Helnwein malt großformatige Aquarelle, Öl- und Acrylbilder, er zeichnet mit Feder und Farbstift, er fotografiert und inszeniert Aktionen und Performances. So vielfältig sich sein Werk dem Betrachter präsentiert, so unterschiedlich sind die Wurzeln seines Schaffens. Helnweins frühe Performances stehen in der Tradition des Wiener Aktionismus. Die besondere Ausdrucksqualität, mit der Helnwein Leid, Schmerz und Tod künstlerisch realisiert, erinnert an die Arbeiten Rudolf Schwarzkoglers oder Arnulf Rainers.
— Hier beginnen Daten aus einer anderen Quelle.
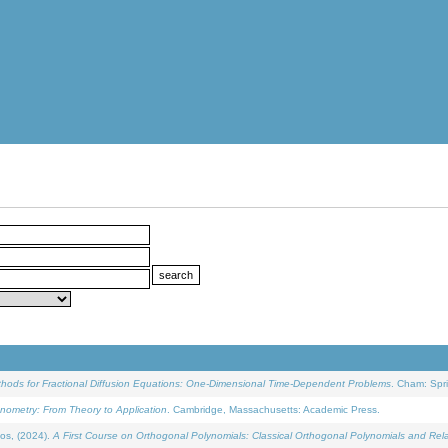
ethods for Fractional Diffusion Equations: One-Dimensional Time-Dependent Problems
. Cham: Spri
onometry: From Theory to Application
. Cambridge, Massachusetts: Academic Press.
os, (2024).
A First Course on Orthogonal Polynomials: Classical Orthogonal Polynomials and Rel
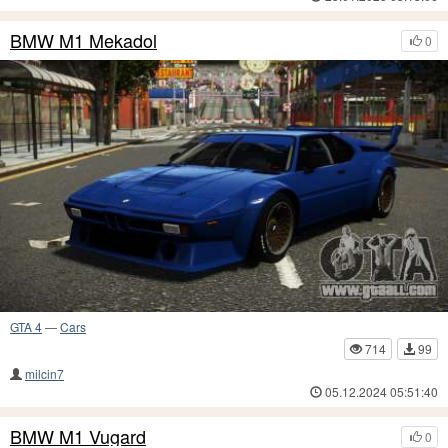
BMW M1 Mekadol
0
GTA 4
—
Cars
714
99
milcin7
05.12.2024 05:51:40
BMW M1 Vugard
0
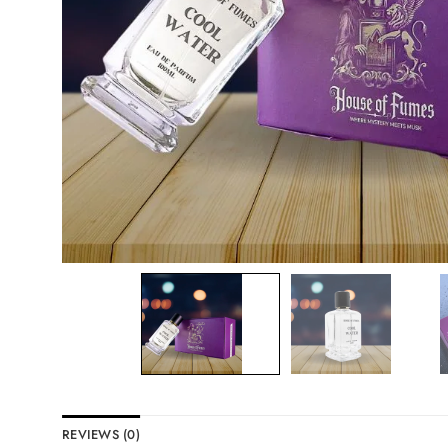
REVIEWS (0)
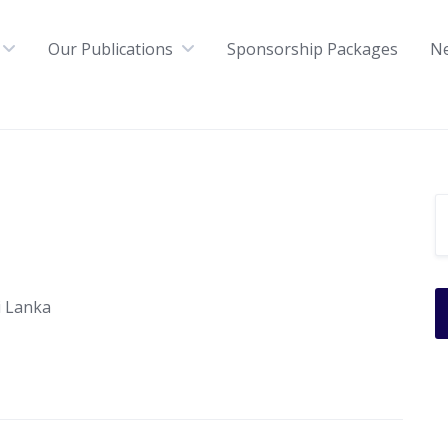
Our Publications
Sponsorship Packages
N
i Lanka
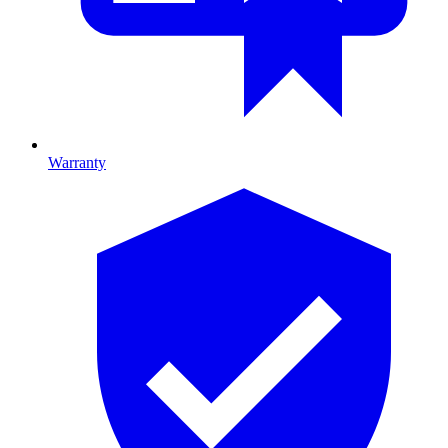
Warranty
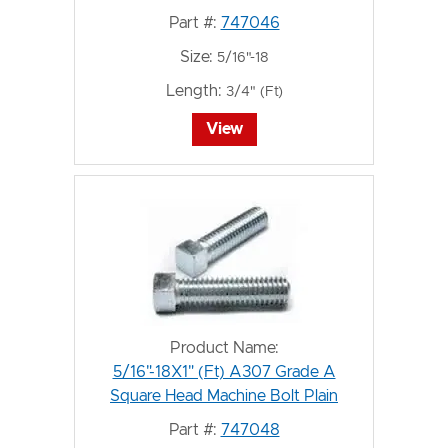
Part #:
747046
Size:
5/16"-18
Length:
3/4" (Ft)
View
Product Name:
5/16"-18X1" (Ft) A307 Grade A
Square Head Machine Bolt Plain
Part #:
747048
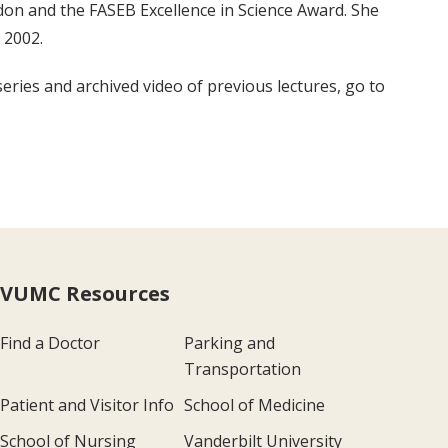
don and the FASEB Excellence in Science Award. She
 2002.
eries and archived video of previous lectures, go to
VUMC Resources
Find a Doctor
Parking and
Transportation
Patient and Visitor Info
School of Medicine
School of Nursing
Vanderbilt University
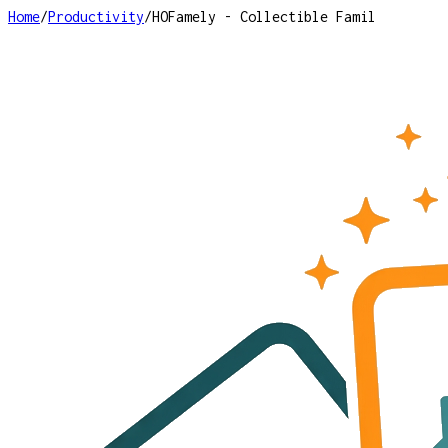
Home
/
Productivity
/
HOFamely - Collectible Famil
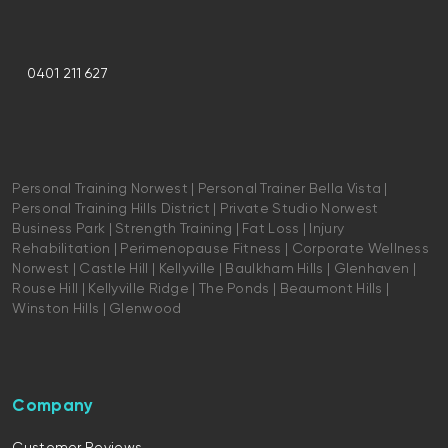
0401 211 627
Personal Training Norwest | Personal Trainer Bella Vista |
Personal Training Hills District | Private Studio Norwest
Business Park | Strength Training | Fat Loss | Injury
Rehabilitation | Perimenopause Fitness | Corporate Wellness
Norwest | Castle Hill | Kellyville | Baulkham Hills | Glenhaven |
Rouse Hill | Kellyville Ridge | The Ponds | Beaumont Hills |
Winston Hills | Glenwood
Company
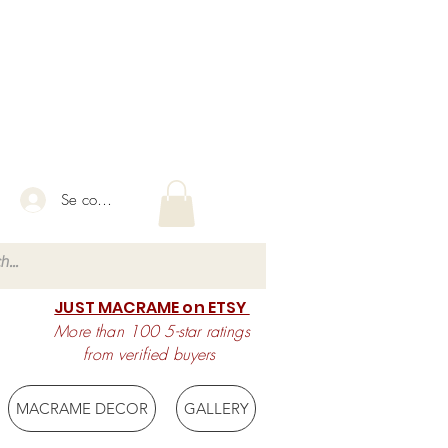
Se connecter
JUST MACRAME on ETSY
More than 100 5-star ratings
from verified buyers
MACRAME DECOR
GALLERY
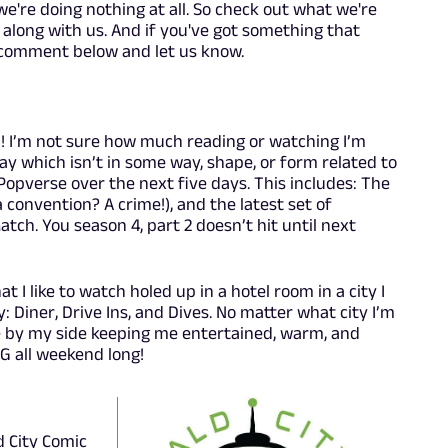
e're doing nothing at all. So check out what we're
w along with us. And if you've got something that
, comment below and let us know.
]! I’m not sure how much reading or watching I’m
 which isn’t in some way, shape, or form related to
Popverse over the next five days. This includes: The
convention? A crime!), and the latest set of
tch. You season 4, part 2 doesn’t hit until next
at I like to watch holed up in a hotel room in a city I
y: Diner, Drive Ins, and Dives. No matter what city I’m
re by my side keeping me entertained, warm, and
 G all weekend long!
d City Comic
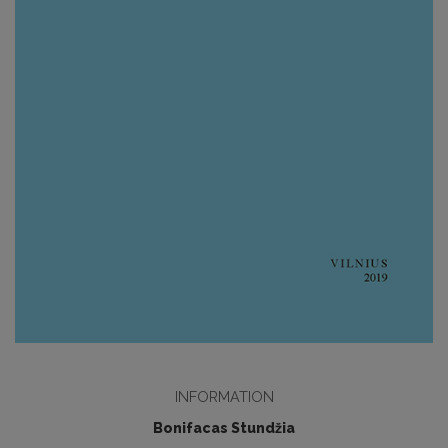
INFORMATION
Bonifacas Stundžia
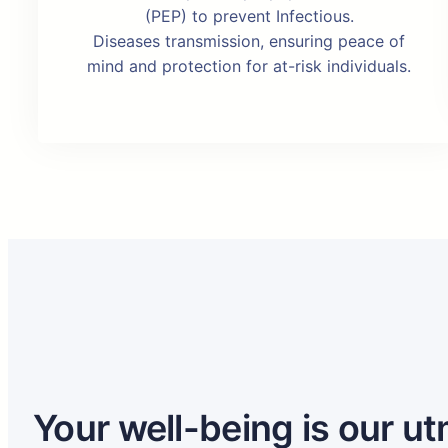
(PEP) to prevent Infectious.
Diseases transmission, ensuring peace of
mind and protection for at-risk individuals.
Your well-being is our ut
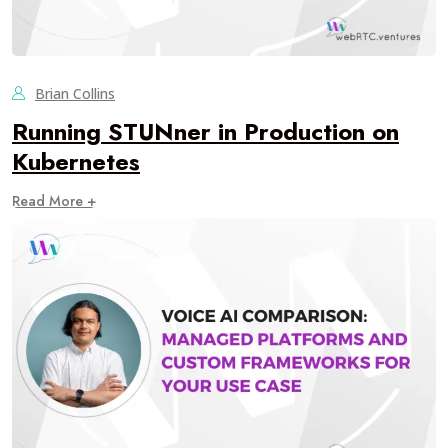
Brian Collins
Running STUNner in Production on
Kubernetes
Read More +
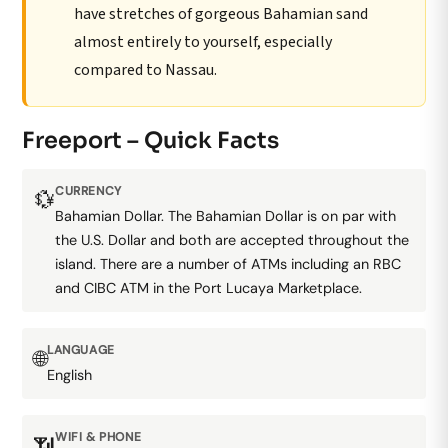
have stretches of gorgeous Bahamian sand
almost entirely to yourself, especially
compared to Nassau.
Freeport – Quick Facts
CURRENCY
💱
Bahamian Dollar. The Bahamian Dollar is on par with
the U.S. Dollar and both are accepted throughout the
island. There are a number of ATMs including an RBC
and CIBC ATM in the Port Lucaya Marketplace.
LANGUAGE
🌐
English
WIFI & PHONE
📶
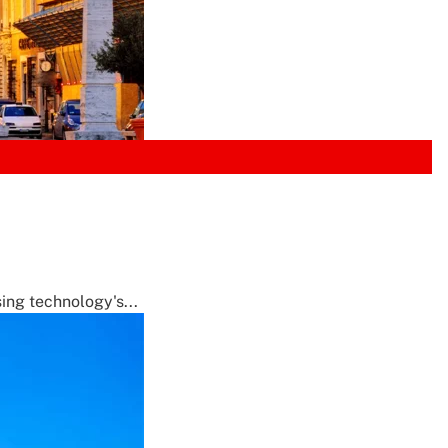
ing technology's...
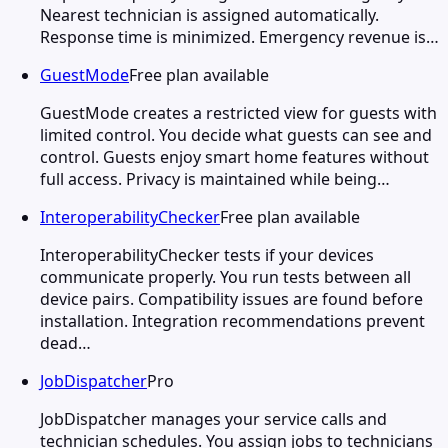
Nearest technician is assigned automatically.
Response time is minimized. Emergency revenue is…
GuestMode
Free plan available
GuestMode creates a restricted view for guests with
limited control. You decide what guests can see and
control. Guests enjoy smart home features without
full access. Privacy is maintained while being…
InteroperabilityChecker
Free plan available
InteroperabilityChecker tests if your devices
communicate properly. You run tests between all
device pairs. Compatibility issues are found before
installation. Integration recommendations prevent
dead…
JobDispatcher
Pro
JobDispatcher manages your service calls and
technician schedules. You assign jobs to technicians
Diese Bilder sind bis heute integraler Bestandteil seiner Kunst geblieben.

Ebenso ist Helnweins Schaffen jedoch - und das ist in diesem Zusammenhang das Neue, Ungewöhnliche - durch die Produkte und Mythen amerikanischer Trivialkultur beeinflusst und fasziniert: Donald Duck, Elvis und James Dean haben seine künstlerische Entwicklung entscheidend mitgeprägt. In einem Interview erklärte Helnwein: "Rockmusik, Film und Comicstrips sind die Kunst des 20. Jahrhunderts - elementare Kunstformen, mitreißend, von einer elementaren Kraft und Intensität."

Nicht von ungefähr hat die Fotografie als junges Medium in Helnweins Werk immer schon eine herausragende Stellung eingenommen. Sie diente nicht nur der Dokumentation der Aktionen und Inszenierungen in den 70er Jahren, sondern auch als Ausgangspunkt seiner berühmten hyperrealistischen Plakate und Porträts. Darüber hinaus räumt der Künstler ihr neben der Malerei einen gleichberechtigten Platz als eigenständiges Medium ein.
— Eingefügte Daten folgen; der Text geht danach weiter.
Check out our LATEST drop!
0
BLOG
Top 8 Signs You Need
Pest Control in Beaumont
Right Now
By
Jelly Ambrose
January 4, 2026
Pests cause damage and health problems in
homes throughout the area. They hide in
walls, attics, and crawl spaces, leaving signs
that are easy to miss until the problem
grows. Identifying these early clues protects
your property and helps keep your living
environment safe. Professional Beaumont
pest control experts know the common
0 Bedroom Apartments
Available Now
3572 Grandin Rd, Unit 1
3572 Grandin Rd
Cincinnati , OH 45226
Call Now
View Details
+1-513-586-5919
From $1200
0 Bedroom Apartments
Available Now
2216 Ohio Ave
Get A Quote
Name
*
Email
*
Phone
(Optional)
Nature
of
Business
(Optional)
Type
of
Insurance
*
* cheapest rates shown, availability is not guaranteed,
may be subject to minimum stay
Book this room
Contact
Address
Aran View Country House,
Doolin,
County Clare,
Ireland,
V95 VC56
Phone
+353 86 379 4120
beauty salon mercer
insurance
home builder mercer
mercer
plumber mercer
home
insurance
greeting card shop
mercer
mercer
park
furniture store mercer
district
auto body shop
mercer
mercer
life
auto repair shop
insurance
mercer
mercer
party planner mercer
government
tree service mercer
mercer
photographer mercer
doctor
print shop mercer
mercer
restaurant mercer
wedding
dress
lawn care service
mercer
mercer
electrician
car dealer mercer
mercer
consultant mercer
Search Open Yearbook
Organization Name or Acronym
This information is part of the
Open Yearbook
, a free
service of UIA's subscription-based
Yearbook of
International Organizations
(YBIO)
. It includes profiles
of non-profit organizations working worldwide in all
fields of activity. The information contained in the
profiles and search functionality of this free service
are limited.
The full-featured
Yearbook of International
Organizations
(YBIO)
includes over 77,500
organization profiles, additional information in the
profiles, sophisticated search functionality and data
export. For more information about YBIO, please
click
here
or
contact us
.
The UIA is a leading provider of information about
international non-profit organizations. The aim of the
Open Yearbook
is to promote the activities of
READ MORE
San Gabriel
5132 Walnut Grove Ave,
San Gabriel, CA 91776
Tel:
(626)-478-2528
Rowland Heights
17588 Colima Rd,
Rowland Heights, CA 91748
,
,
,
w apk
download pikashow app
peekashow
Die Portraitserie "Faces" (1992) steht dabei stellvertretend für Helnweins Fotografie: Mit scheinbar einfachsten Mitteln - gezeigt wird ausschließlich das Gesicht des Portraitierten, keine Pose, kein Hintergrund, keine Accessoires - wird beim Betrachter Intimität, extreme Nähe erzeugt und die Biografie des fotografierten Menschen in seinem Gesicht lesbar.

Helnweins Thema ist der Mensch. Von Beginn an konzentrierte er sich dabei auf die Darstellung von Kindern als ein innerhalb der Kunstgeschichte eher vernachlässigtes Thema: Meist nur funktionalisiert - im religiösen oder herrschaftspolitischen Kontext - kamen Kinder in der ikonographischen Tradition zur Darstellung. Bei Helnwein jedoch zeigt sich das Kind als Person, die auf der einen Seite Offenheit, unendliche Möglichkeiten und Spontaneität symbolisiert, auf der anderen jedoch Verletzlichkeit und Wehrlosigkeit: Als ursprünglicher, als menschlichster Mensch.
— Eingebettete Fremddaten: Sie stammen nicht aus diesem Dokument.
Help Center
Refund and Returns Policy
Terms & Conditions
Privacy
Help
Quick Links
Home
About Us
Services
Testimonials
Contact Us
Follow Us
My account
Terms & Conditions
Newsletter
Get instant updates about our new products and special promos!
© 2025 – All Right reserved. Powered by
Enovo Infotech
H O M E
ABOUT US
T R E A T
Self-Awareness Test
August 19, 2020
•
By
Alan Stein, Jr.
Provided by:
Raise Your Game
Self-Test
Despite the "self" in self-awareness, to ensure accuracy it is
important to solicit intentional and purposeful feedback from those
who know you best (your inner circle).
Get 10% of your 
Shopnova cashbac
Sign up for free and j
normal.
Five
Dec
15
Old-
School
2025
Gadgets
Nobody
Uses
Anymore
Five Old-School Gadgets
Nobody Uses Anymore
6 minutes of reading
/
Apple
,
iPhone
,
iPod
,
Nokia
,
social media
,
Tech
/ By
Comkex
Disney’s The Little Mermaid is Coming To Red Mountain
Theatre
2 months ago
Nach seiner Ausbildung in der Höheren Graphischen Lehr- und Versuchsanstalt in Wien, studierte Gottfried Helnwein von 1969 bis 1973 an der Wiener Akademie der Bildenden Künste. Seit 1985 lebt und arbeitet er in der Nähe von Köln und in den USA. Aus der Vielzahl von Ausstellungen und Aktionen seien hier als wichtige Stationen genannt: Einzelausstellung in der Albertina Wien (1979), Time-Cover mit Helnweins Kennedy-Porträt (1982), Teilnahme an der Ausstellung "Orwell und die Gegenwart" im Museum Moderner Kunst in Wien(1984), Einzelausstellung in der Albertina Wien(1985), Installation "Neunter November Nacht" vor dem Museum Ludwig in Köln (1988), Einzelausstellung "Arbeiten auf Papier" im Museum Folkwang in Essen (1989), Teilnahme an der "Torino Fotografia '89 Biennale Internationale" (1989), Einzelausstellung "Fotografie" im Musee de L'Elysee in Lausanne (1990), Bühnenbild und Kostüme zu "Die Verfolgung und Ermordung von Jean Paul Marats" unter der Regie von Hans Kresnik am Staatstheater Stuttgart (1990), Einzelausstellung "Faces" im Josef Alberts Museum in Bottrop (1993). Aus der umfangreichen Bibliographie von und über Helnwein ist als exemplarisch zu nennen: "Helnwein" (Taschen), "Der Untermensch" (Libro Post Publishing Co. Ltd, Japan), "Faces" (Stemmle), "Malerei muss sein wie Rockmusik" (Beck).